Plugging Into the Community For a Better Business Climate

Greg Wilkinson knows civic engagement leads to a better playing field for business.



Greg Wilkinson first got into construction by working summers in high school and college because he enjoyed the outdoors. A strong math and science student, he decided to pursue a mechanical engineering degree at Southern Methodist University without knowing where it would lead. 

Today, the Dallas native is the co-chairman of Hill & Wilkinson General Contractors—a role he stepped into in 1985. That’s after a long line of experiences, from subcontracting to estimating.

“Our company has a succession plan in place to where the folks that have put in sweat equity are going to end up owning the company,” he says. “It’s all about who are the folks that have paid the price personally to get there.”  

It’s that same idea of getting back what you put in that led him to the Dallas Regional Chamber’s Leadership Dallas program in 1987. He admits to having a longtime interest in city and county governments, and his experience with Leadership Dallas allowed him to explore those passions for civic engagement and education. 

“I thought it was something that would benefit me my whole life, both personally and business-wise,” he says. “I went through the Dallas public school system and know how critical Dallas ISD and Fort Worth ISD is to those big cities and the overall benefit of the area.” 

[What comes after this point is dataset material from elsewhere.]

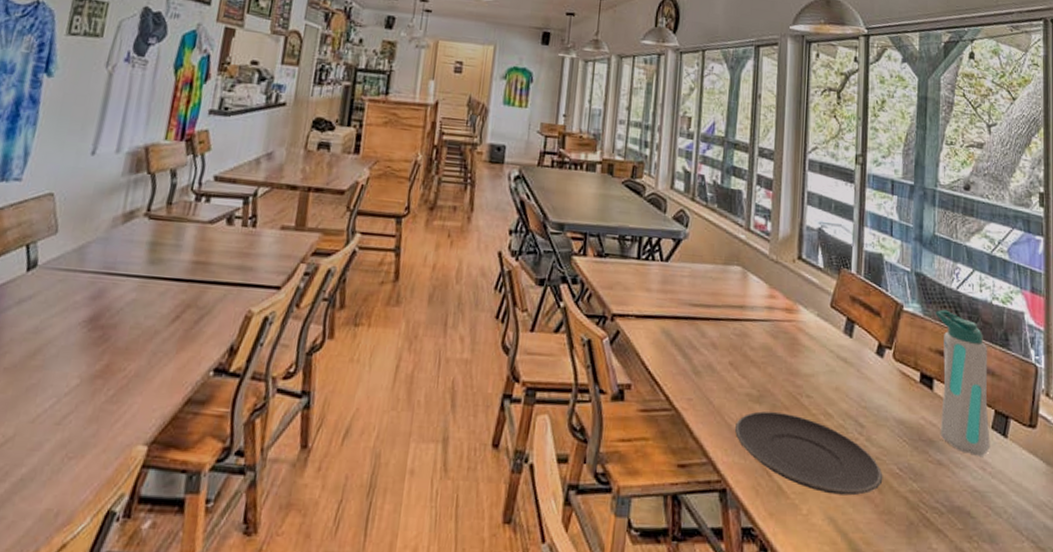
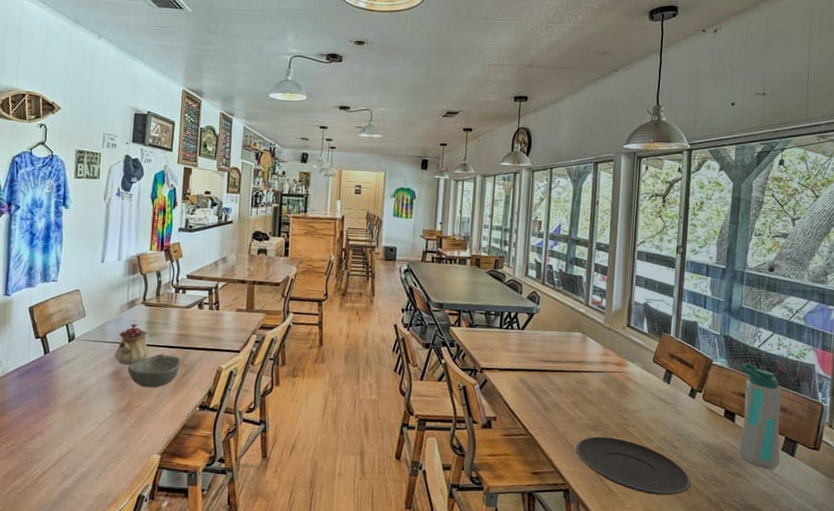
teapot: none [94,244,149,307] -> present [114,323,149,365]
bowl: none [111,290,193,342] -> present [127,354,181,388]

In addition to Leadership Dallas and the Chamber’s education committee, Wilkinson is involved with the Salesmanship Club, Boy Scouts, and the Park Cities YMCA—which is undergoing a massive rebuild this year. 

“Leadership Dallas makes one aware of all the different key elements that make the city,” he says. “It’s critical that business people support the Chamber for the best future business climate we can possibly have. Dallas represents that great business climate, and that’s why we’re seeing a lot of companies move from other places.”